Konnektivität wird immer mehr zur Eintrittskarte und später zur Voraussetzung, um weiter am Marktgeschehen teilzunehmen. Heute schon bedingen einige Plattform-Distributoren wie zum Beispiel Maklerpools von den Produktgebern digitale Prozesse als Aufnahmevoraussetzung für neue Produkte. Folglich bestimmen künftig weniger Marke und Konditionsgestaltung über den Verbreitungsgrad von Versicherungstarifen, sondern die Möglichkeit einer kostengünstigen digitalen Abwicklung des Neugeschäfts.
Konnektivität in der Versicherungswirtschaft bedeutet zunächst nichts anderes, als den Austausch von Informationen zwischen dem Versicherer, Maklerpools, Verbraucher und Makler über verschiedene Plattformen oder Schnittstellen. Insbesondere Vergleicher, als Plattformanbieter vergrößern dadurch die Transparenz und (leider) die Standardisierung der Produkte. Das sorgt zeitgleich für eine Machtverschiebung vom Produktgeber zum Distributor und Intermediär: also jenen Firmen, die sich zwischen Versicherer und Endkunden platzieren. Diese stellen eine Fraktion mit wachsender Bedeutung als Vertriebskanal dar.

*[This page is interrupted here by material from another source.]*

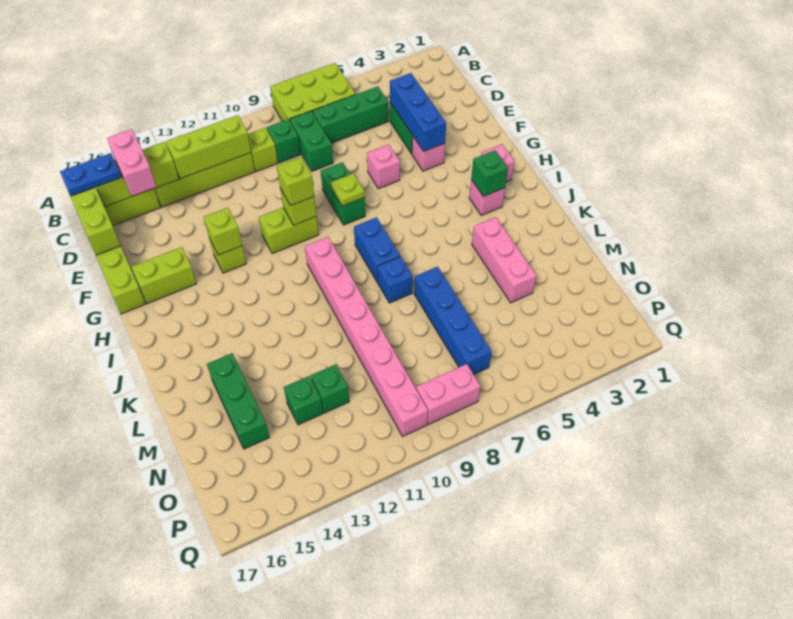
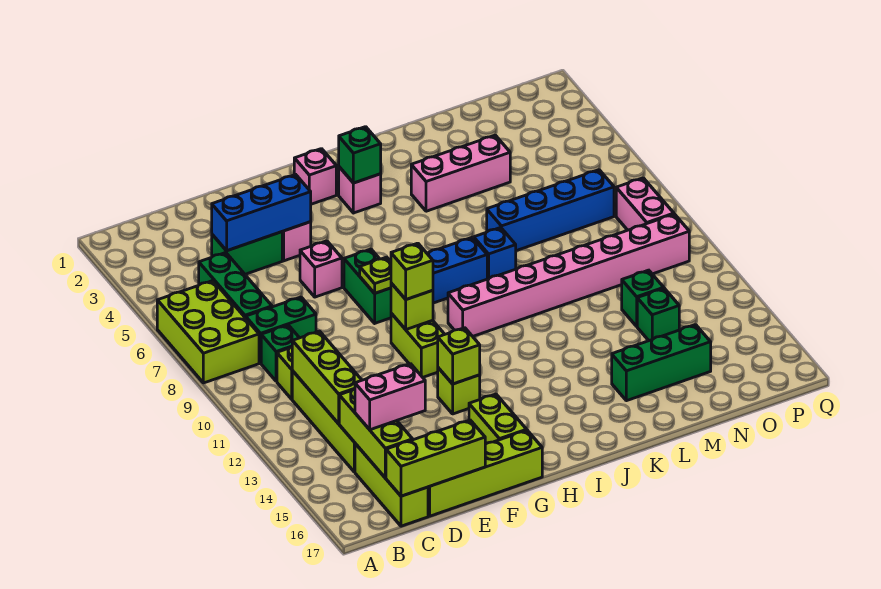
blue plate C16:C17 level 3 -> none
green brick F8:G8 level 1 -> green brick G7:G8 level 1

Im Jahr 2016 entfielen circa 20 Prozent aller Neuabschlüsse auf das Online-Geschäft, welche sich Produktgeber und Plattformanbieter je hälftig teilten. Zum Vergleich: Circa 56 Prozent der Verträge wurden durch den Versicherer (Vertreter) gewonnen und 15 Prozent über den Makler (YouGov Studie, n=2.307).
Es klingt nicht nach einer Vormachtstellung, wenn Plattformanbieter 10 Prozent der Abschlüsse einfahren. Es sollte aber bedacht werden, dass außerdem fast alle Makler und Vertriebe Vergleichsplattformen nutzen, was die Gesamtzahl der Abschlüsse über diese Kanäle auf ca. 25 Prozent erhöht.
Der Vergleicher wird Vertrauensgeber
Die Plattformen lassen jedoch kaum Platz, die Markenbotschaft des Versicherers zu übertragen. Bis auf ein kleines Logo neben der Listung ist die Darstellung generisch, also nicht auf einen spezifischen Versicherer Bezug nehmend. Außerdem erzwingt die Nutzung von Filter- und Suchkriterien Uniformität bei den Produkten. Denn nicht alle Bedingungswerkeigenschaften können soweit vereinheitlicht werden, dass eine Berücksichtigung im Vergleich sinnvoll ist – diese fallen daher unter den Tisch und ihre individuellen Vorteile werden von den Endverbrauchern nicht wahrgenommen.
Das aktuelle Plattformdesign etabliert folglich nicht den Produktgeber als Vertrauensträger, sondern den Vergleicher. Er spricht die Empfehlung aus und er wickelt (nach außen hin) ab. Das senkt die Kundenloyalität gegenüber dem Versicherer. Warum dann nicht gleich beim Vergleichsportal ein Abo abschließen, was mir regelmäßig die besten Tarife automatisch abschließt?
Ein weiterer Faktor, der die Austauschbarkeit der Produkte begünstigt, ist die steigende Transparenz. Produktgeber sehen sich gezwungen, der Listungslogik zu folgen. In Google entfallen z. B. knapp 60 Prozent der Klicks auf den ersten organischen Treffer, das Letzte der zehn Ergebnisse erhält nur noch ein bis drei Prozent der Klicks.
Auch bei den Vergleichsplattformen werden jeweils die Versicherer mit organischen Mehrverkäufen belohnt, die sich bei der Produktgestaltung den Rankingkriterien unterwerfen. Da aber alle Produktgeber der gleichen Versicherungsmathematik unterliegen, müssen sie aufgrund des Rankings und der Transparenz im magischen Dreieck zwischen Beitrag, Leistung und Service springen. Als Ausweg bleibt nur die Senkung der Kosten. Das erfordert Konnektivität und der Kreis schließt sich.
Um dennoch die Vorlieben von Maklerpools oder die Wünsche bestimmter Versicherer zu berücksichtigen, können Vergleichsanbieter die Listung beeinflussen und künstlich Tarife bevorzugen oder als Empfehlungen hervorheben. Am Ende kontrolliert jedoch der Supermarkt, wer wo im Regal steht und was es ihn kostet. Langfristig könnte sich daraus ein Produktgebermarkt entwickeln, der so austauschbar ist wie die Milch in den Tüten. Und nur wer den Bauern kennt, denkt über den Inhalt nach.